● **Your instructions**:
Everything in the data gets repeated exactly, except for the pictures.
[[ Exercise data, beginning ]]
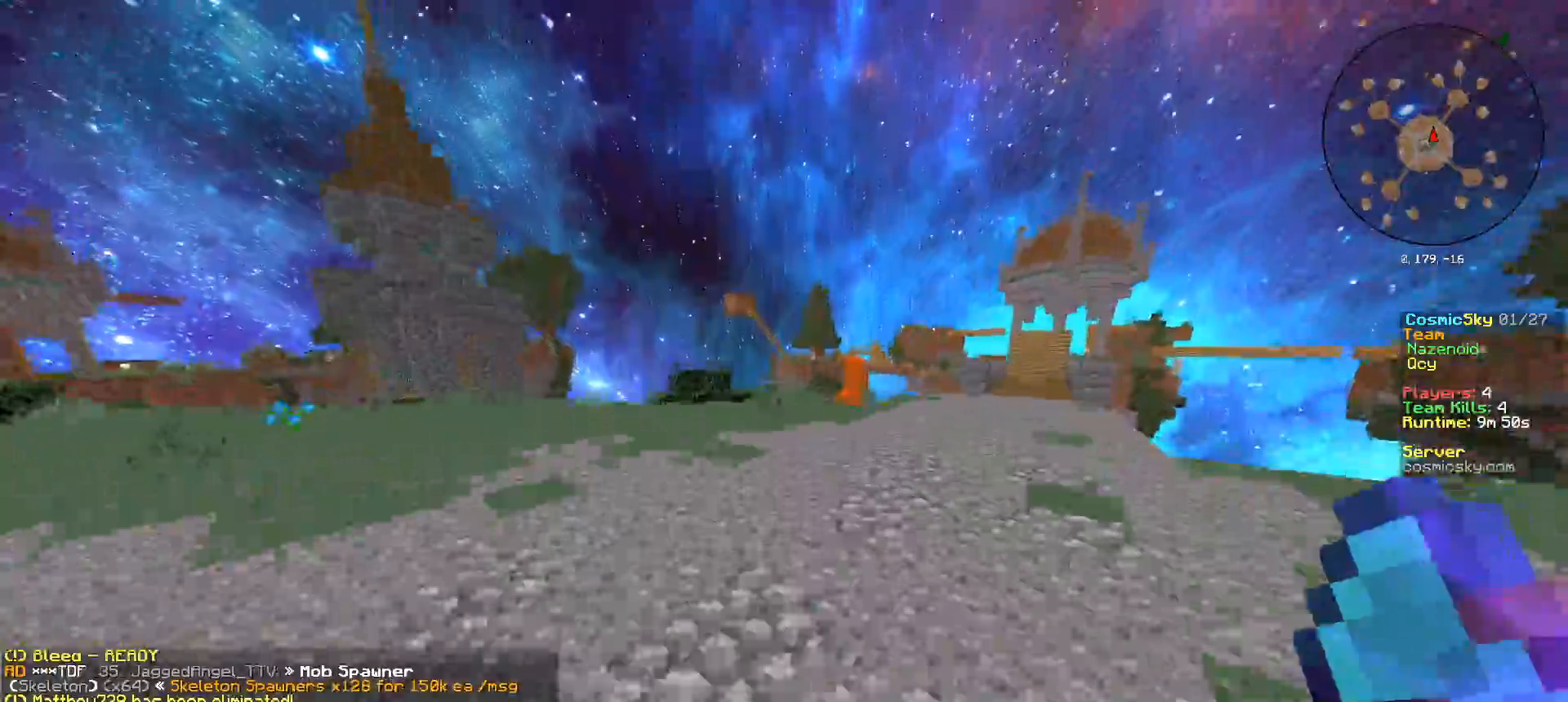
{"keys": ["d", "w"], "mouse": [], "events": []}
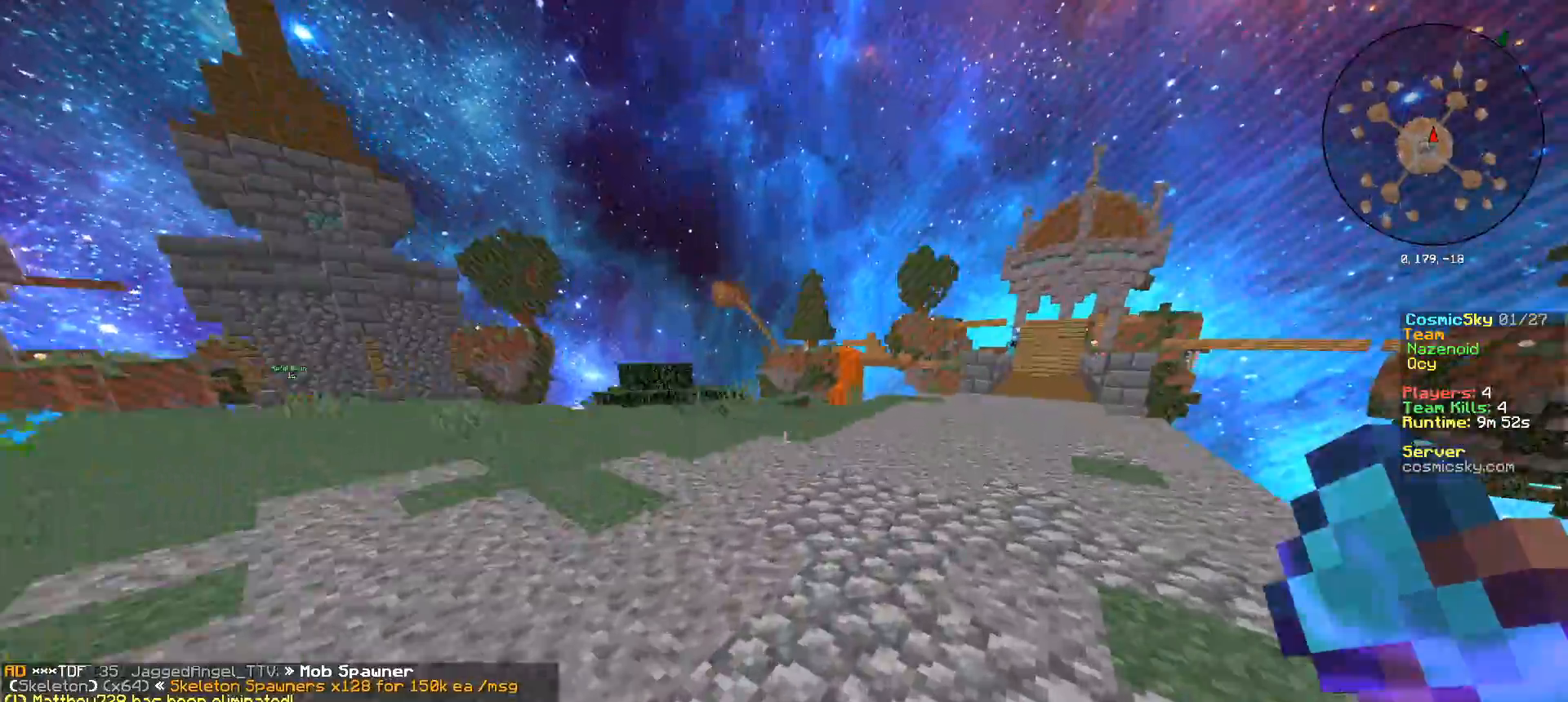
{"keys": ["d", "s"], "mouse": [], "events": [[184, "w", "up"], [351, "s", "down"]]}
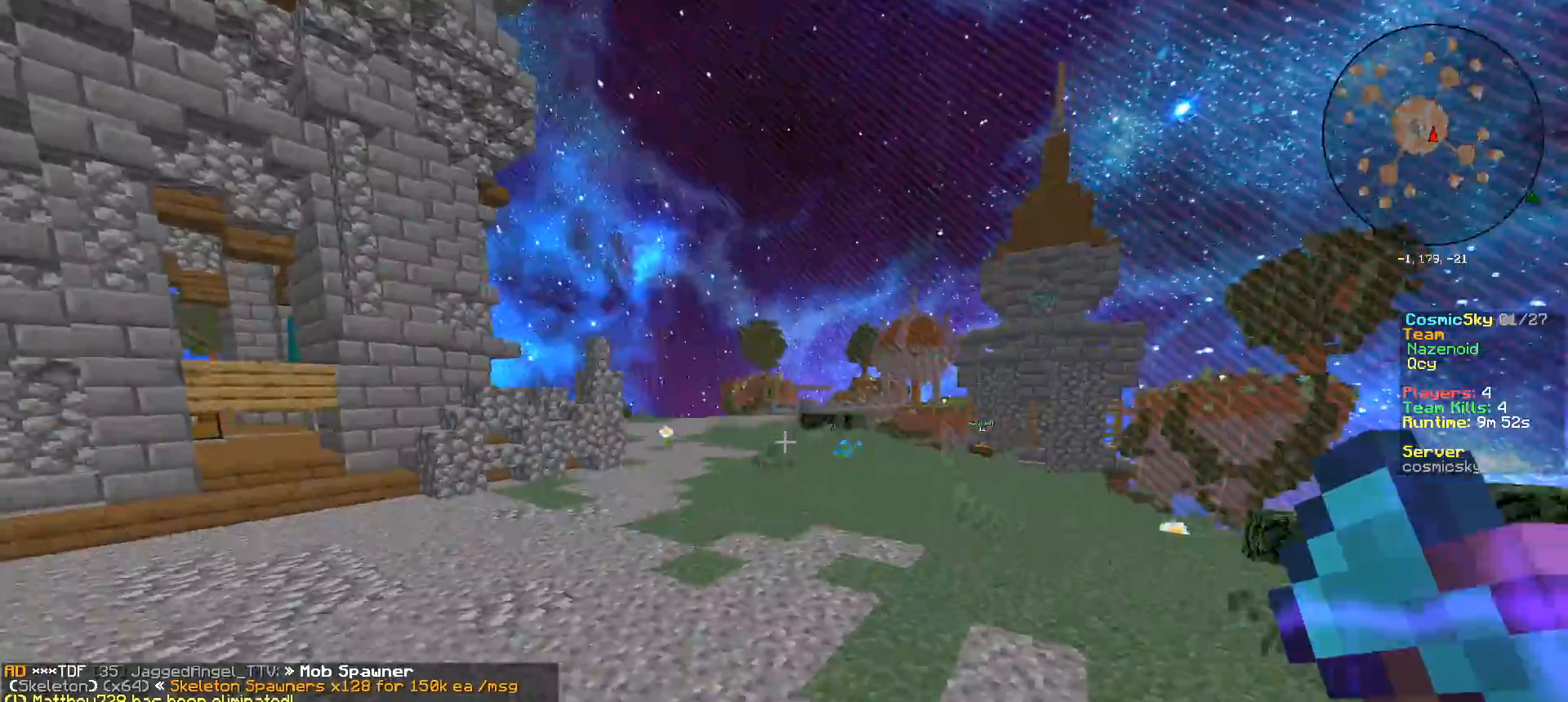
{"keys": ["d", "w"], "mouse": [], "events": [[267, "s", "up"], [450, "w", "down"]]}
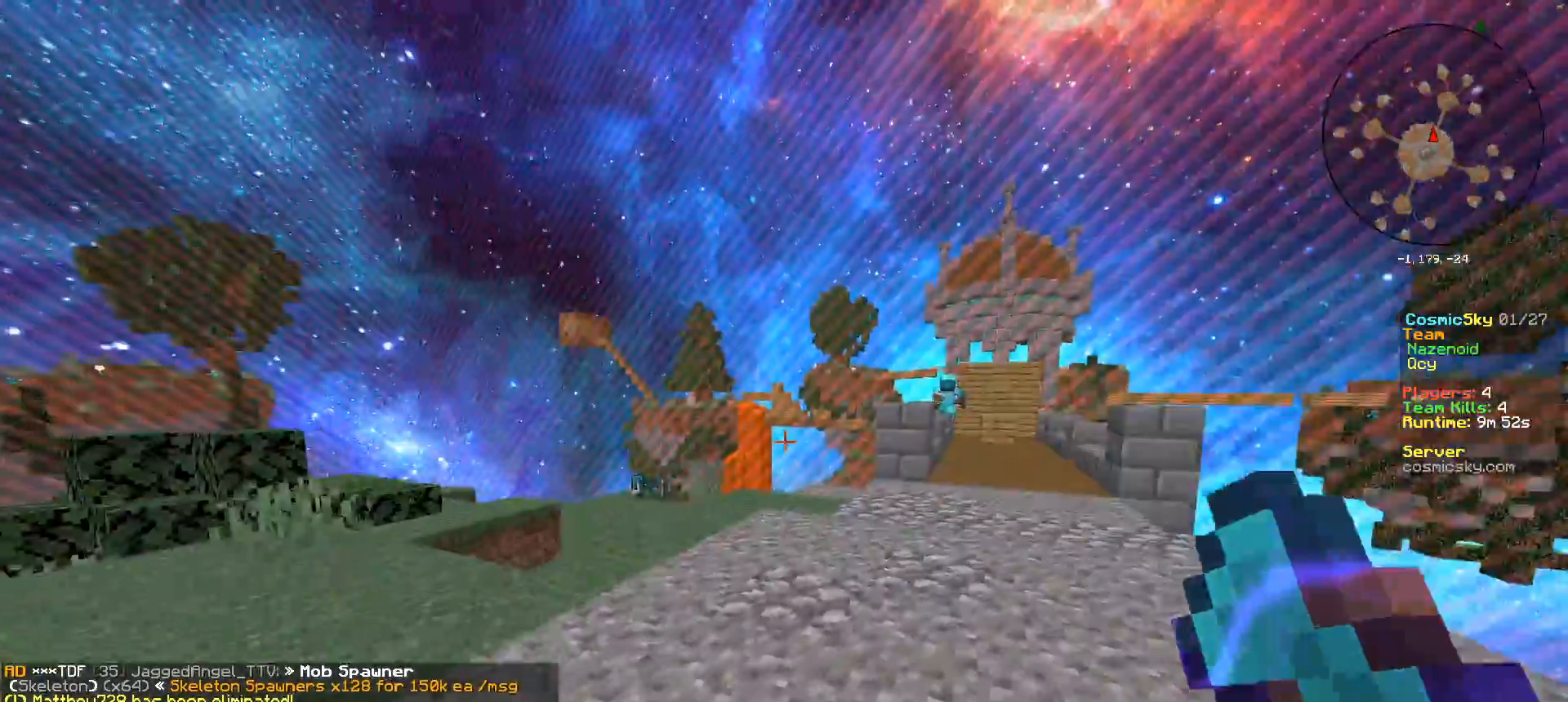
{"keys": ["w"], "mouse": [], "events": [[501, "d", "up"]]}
[[ Exercise data, end ]]
● **Result of the exercise**:
{"keys": ["d", "w"], "mouse": [], "events": []}
{"keys": ["d", "s"], "mouse": [], "events": [[184, "w", "up"], [351, "s", "down"]]}
{"keys": ["d", "w"], "mouse": [], "events": [[267, "s", "up"], [450, "w", "down"]]}
{"keys": ["w"], "mouse": [], "events": [[501, "d", "up"]]}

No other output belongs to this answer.